— Assigned task —
Reproduce what is written in the records below exactly, and leave out the images.

— Dataset records —
- - -

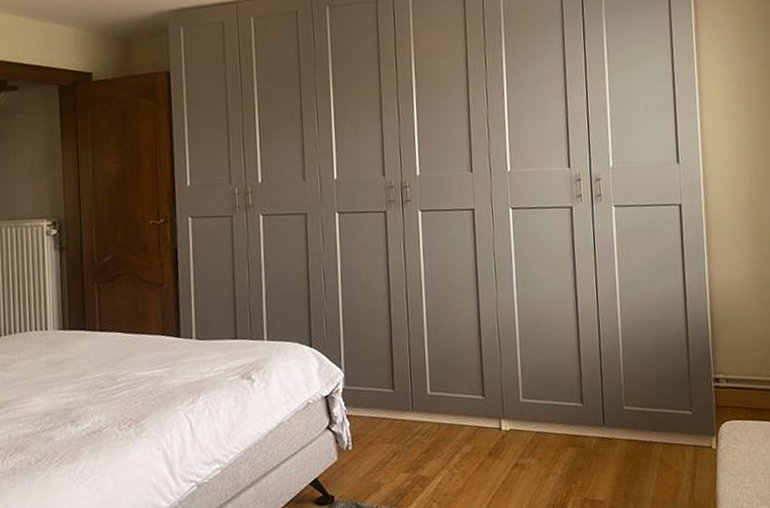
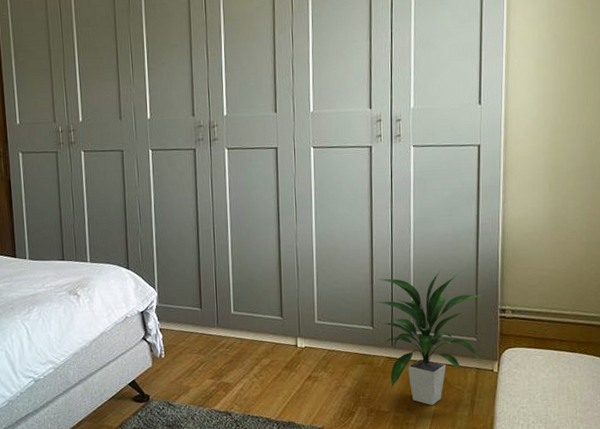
indoor plant: none [584,338,700,491] -> present [375,271,482,405]

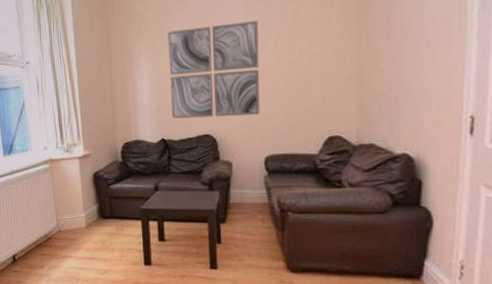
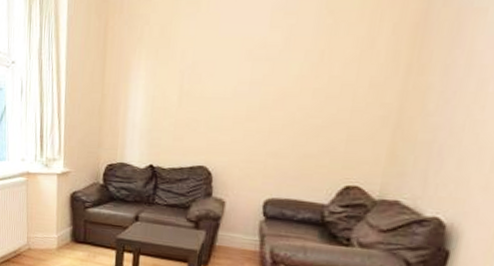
wall art: present [168,21,260,119] -> none [164,36,284,151]

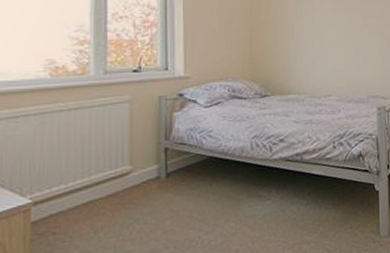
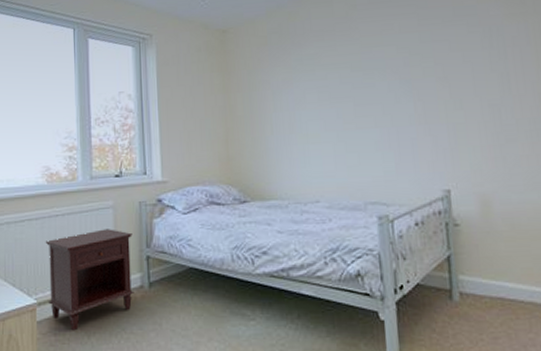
nightstand: none [45,123,150,228] -> present [45,229,134,331]

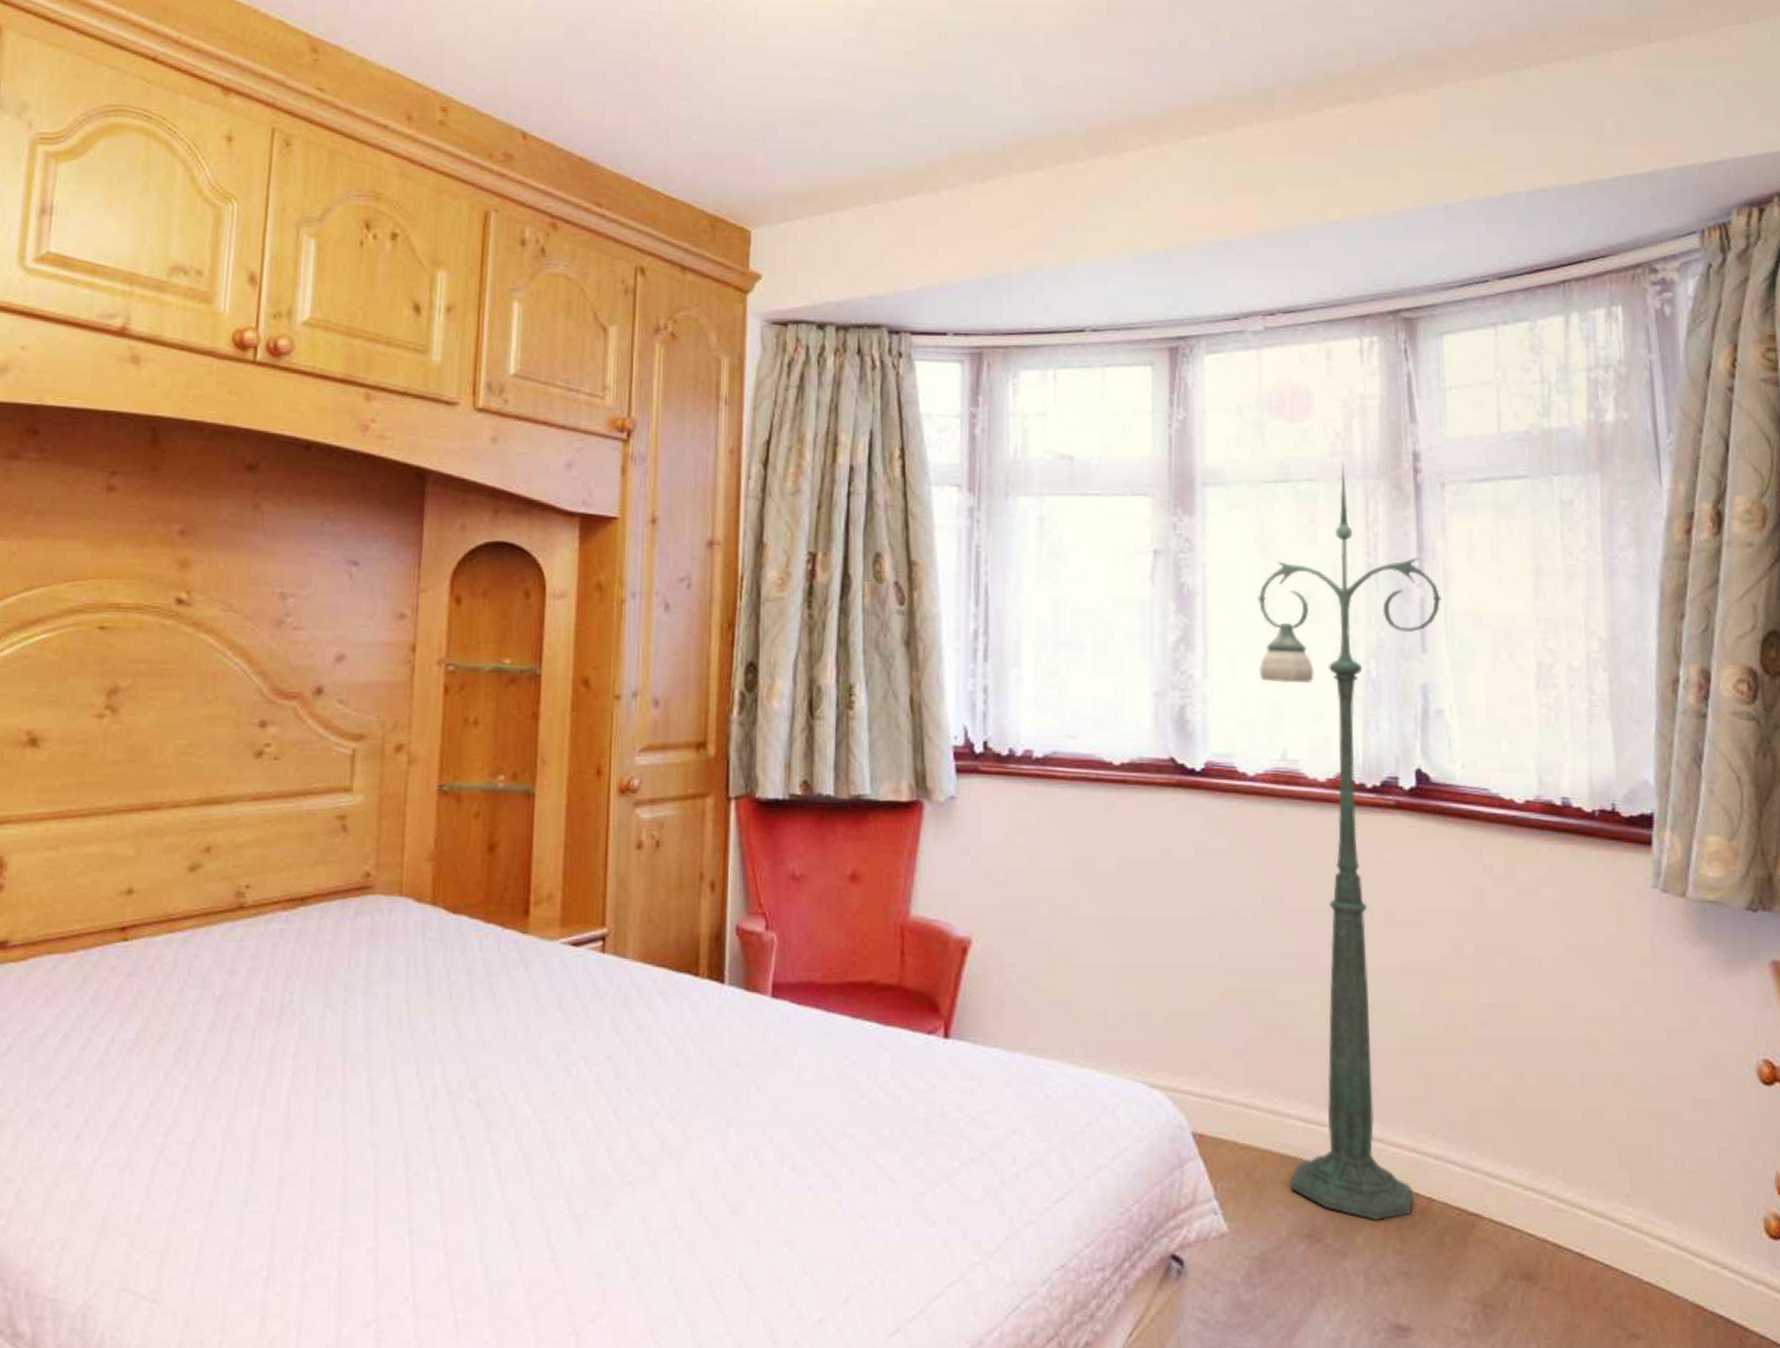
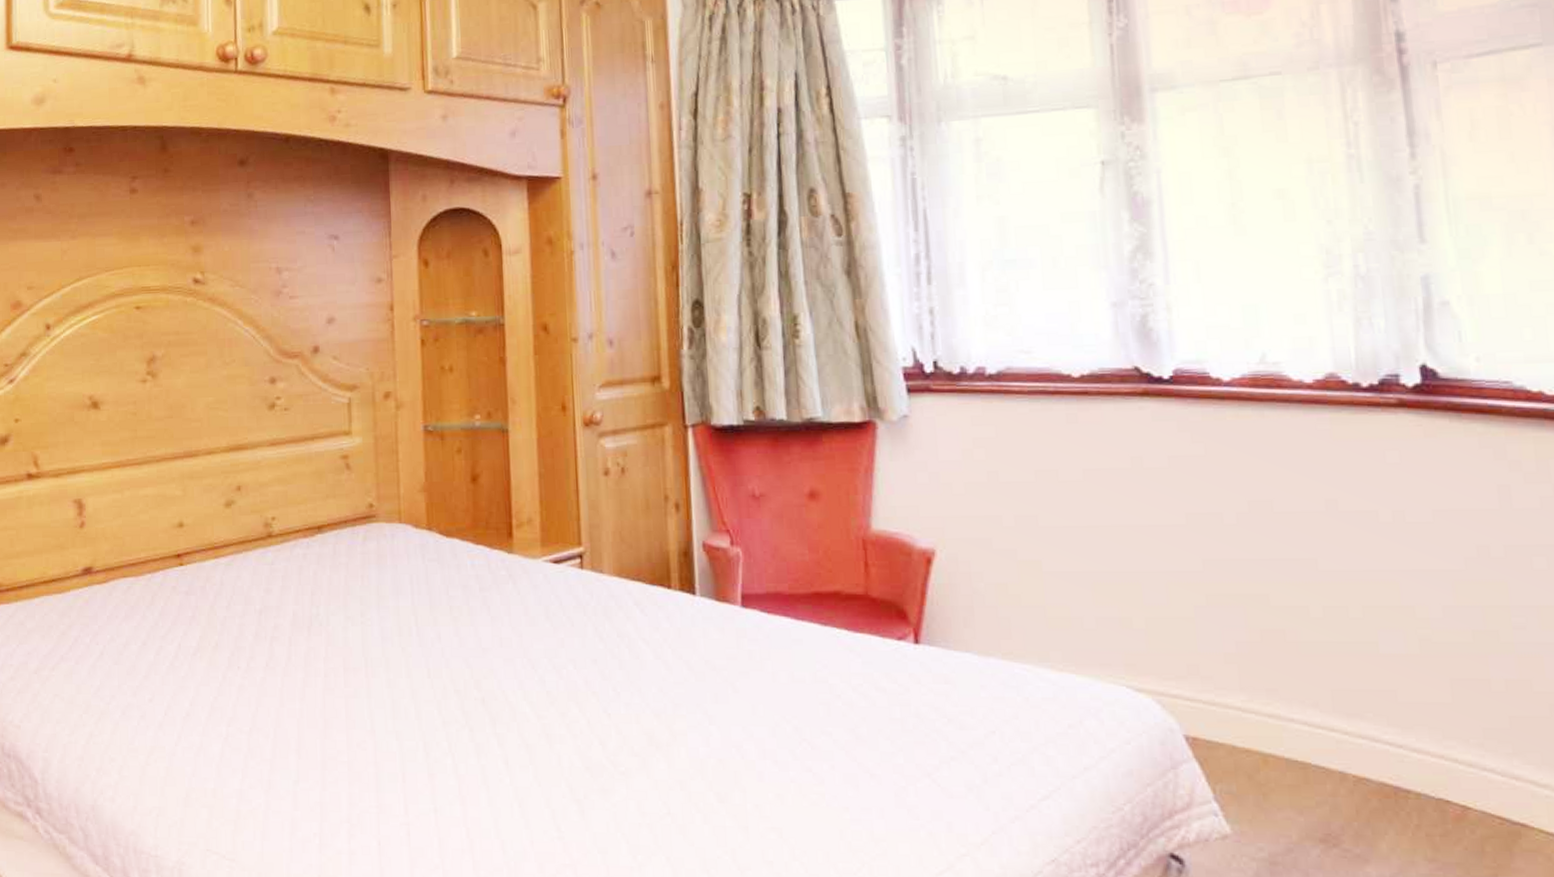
floor lamp: present [1258,464,1441,1222] -> none [1221,53,1445,828]

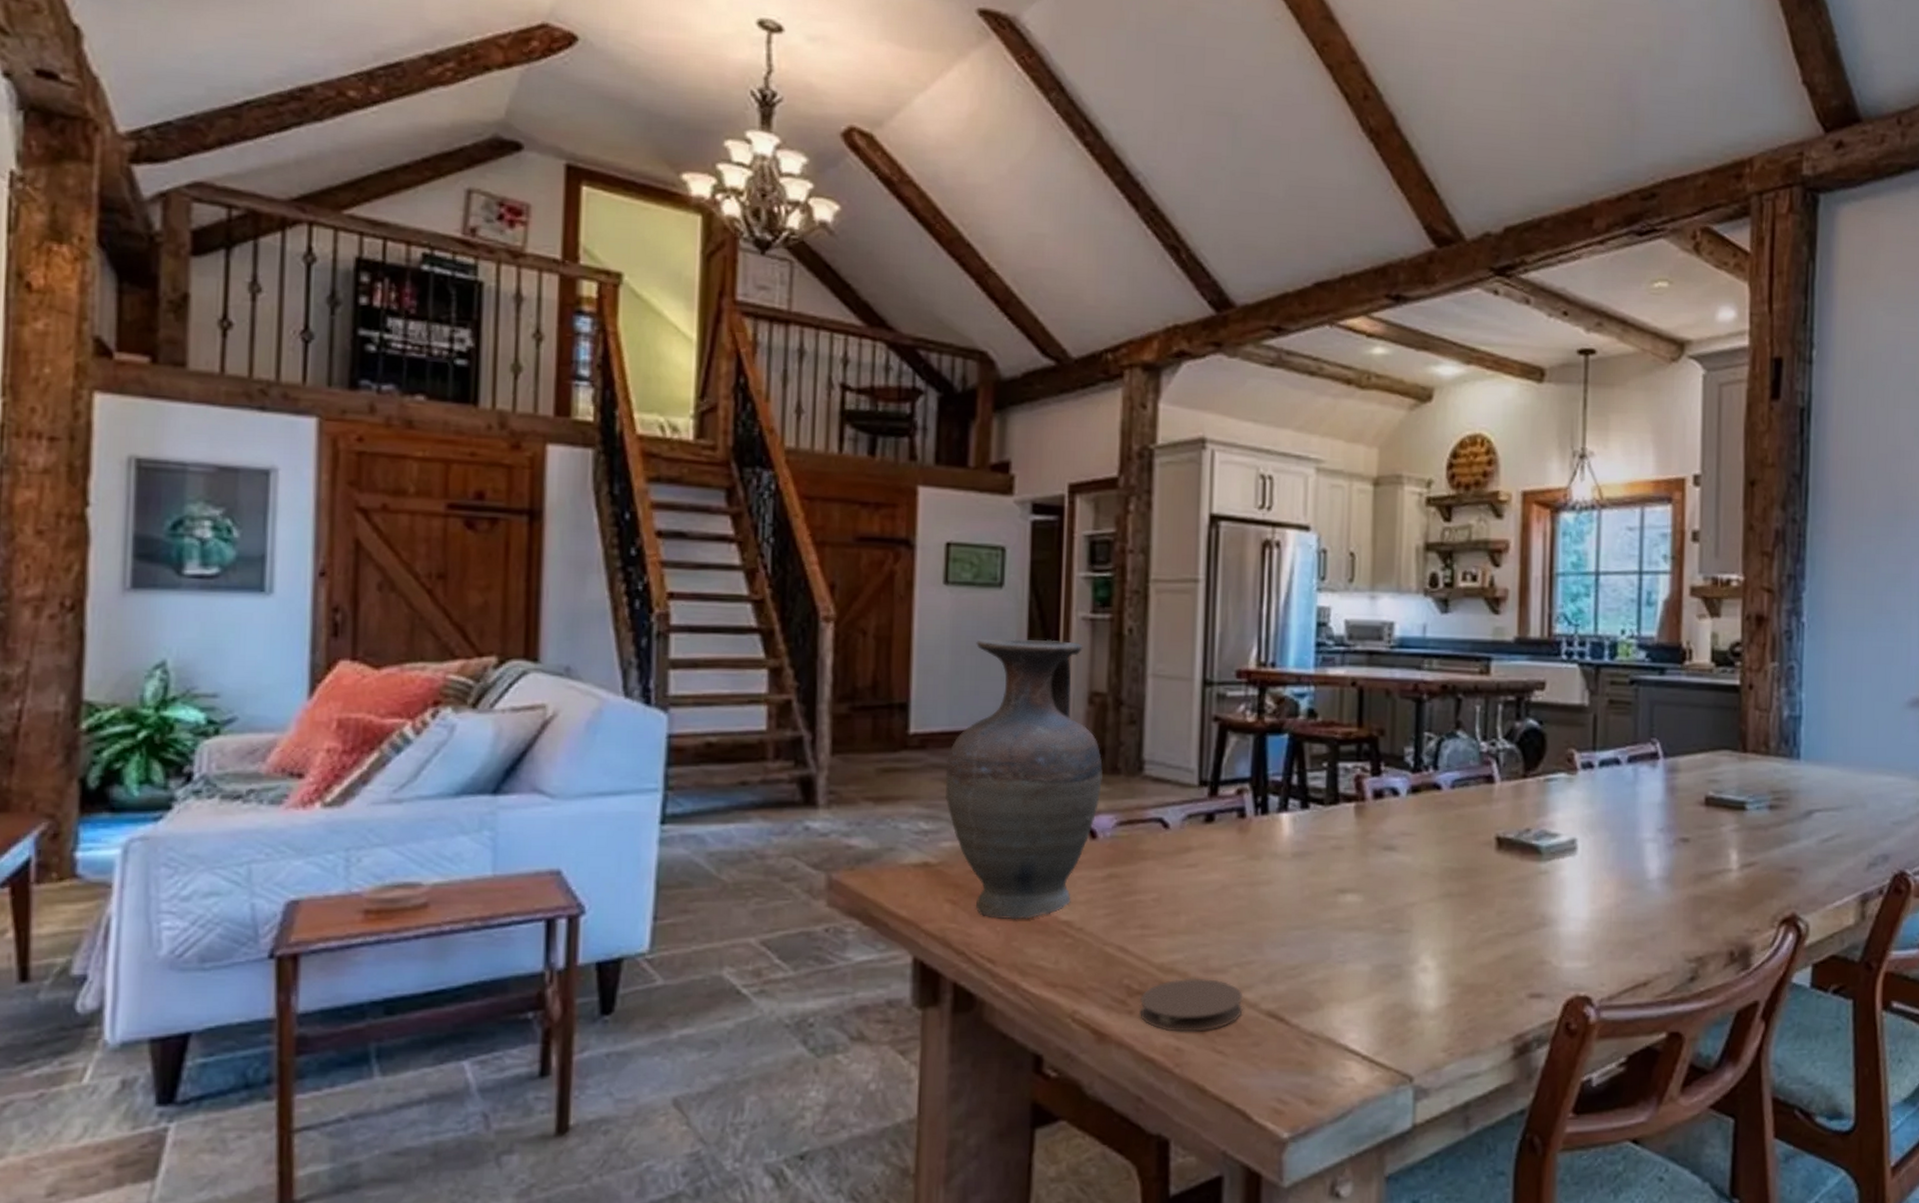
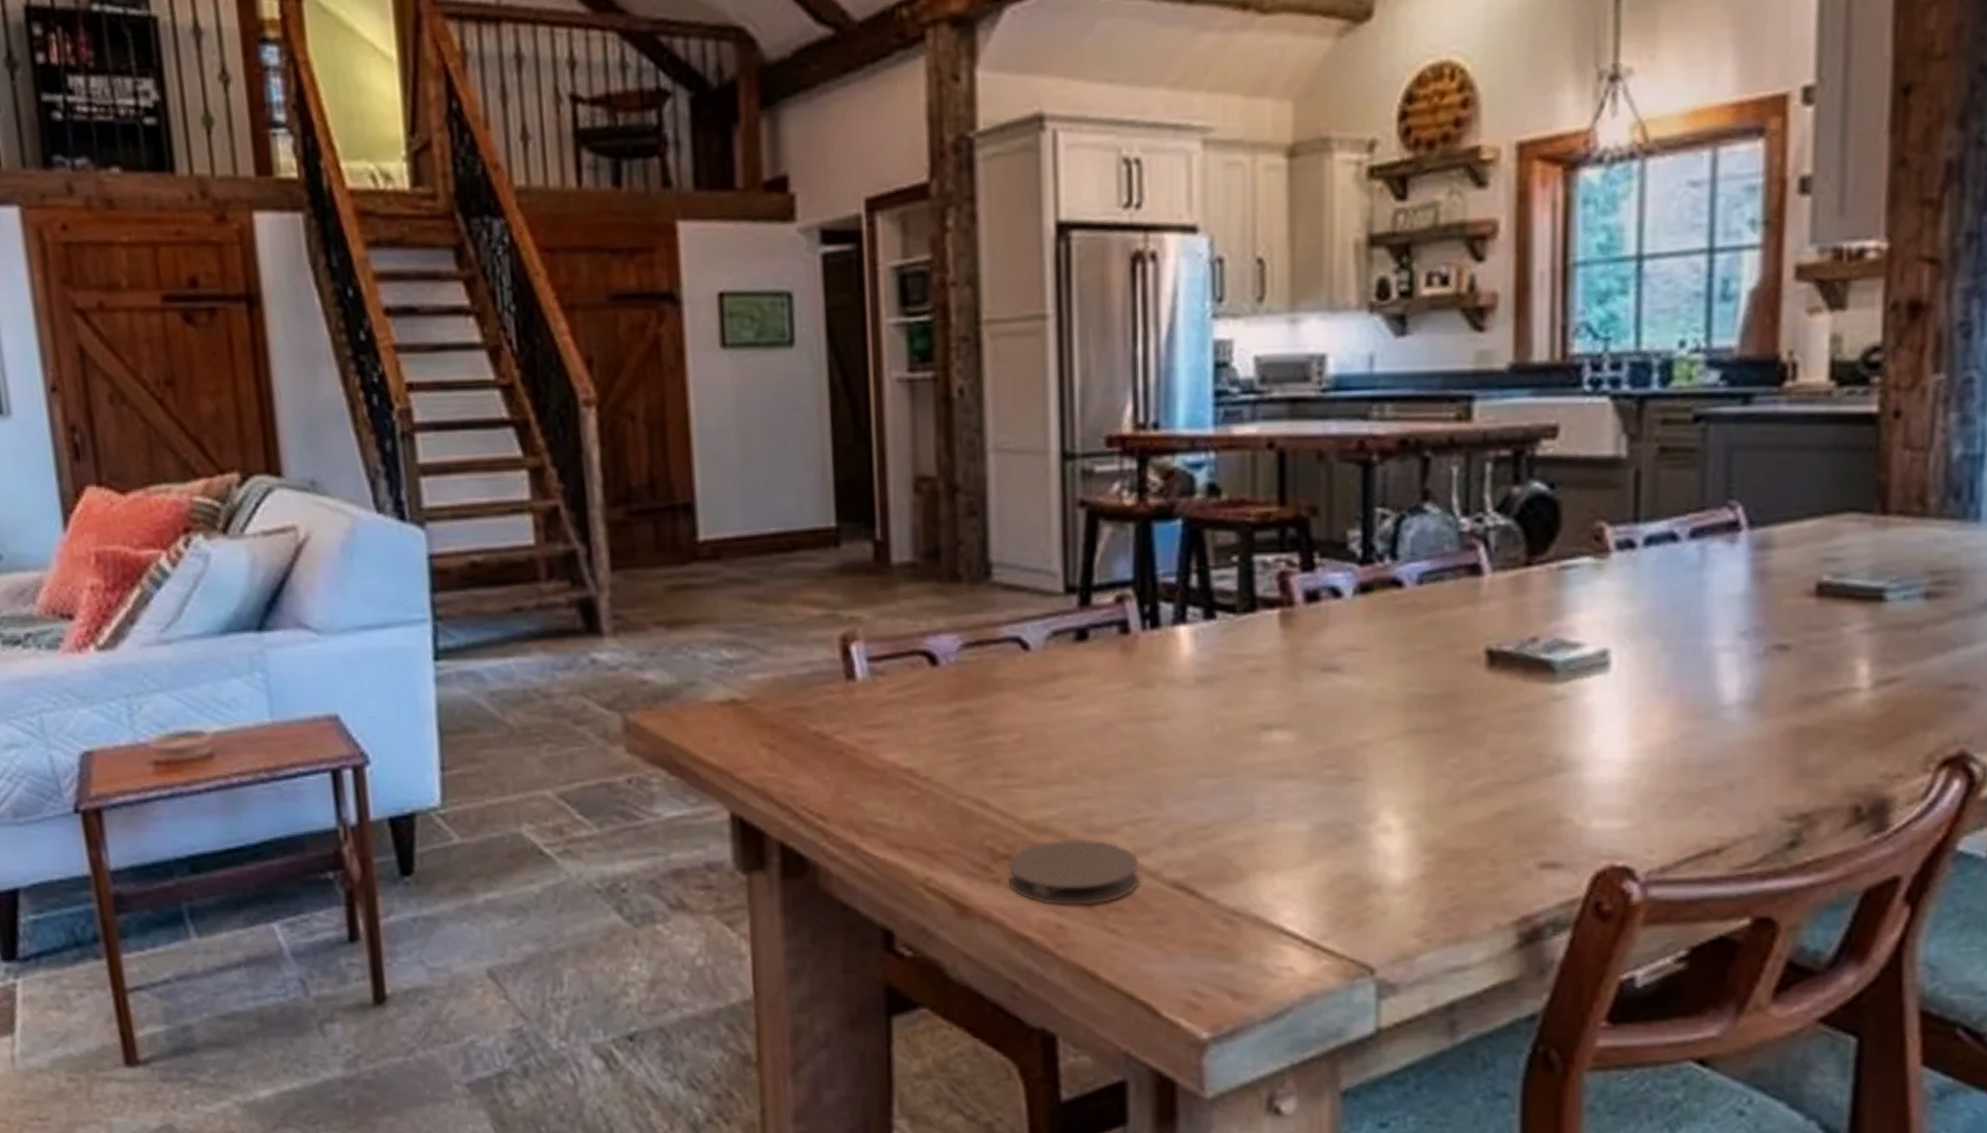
vase: present [944,638,1103,920] -> none [746,410,939,768]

- - -

— Task result —
indoor plant: none [584,338,700,491] -> present [375,271,482,405]

wall art: present [168,21,260,119] -> none [164,36,284,151]

nightstand: none [45,123,150,228] -> present [45,229,134,331]

floor lamp: present [1258,464,1441,1222] -> none [1221,53,1445,828]

vase: present [944,638,1103,920] -> none [746,410,939,768]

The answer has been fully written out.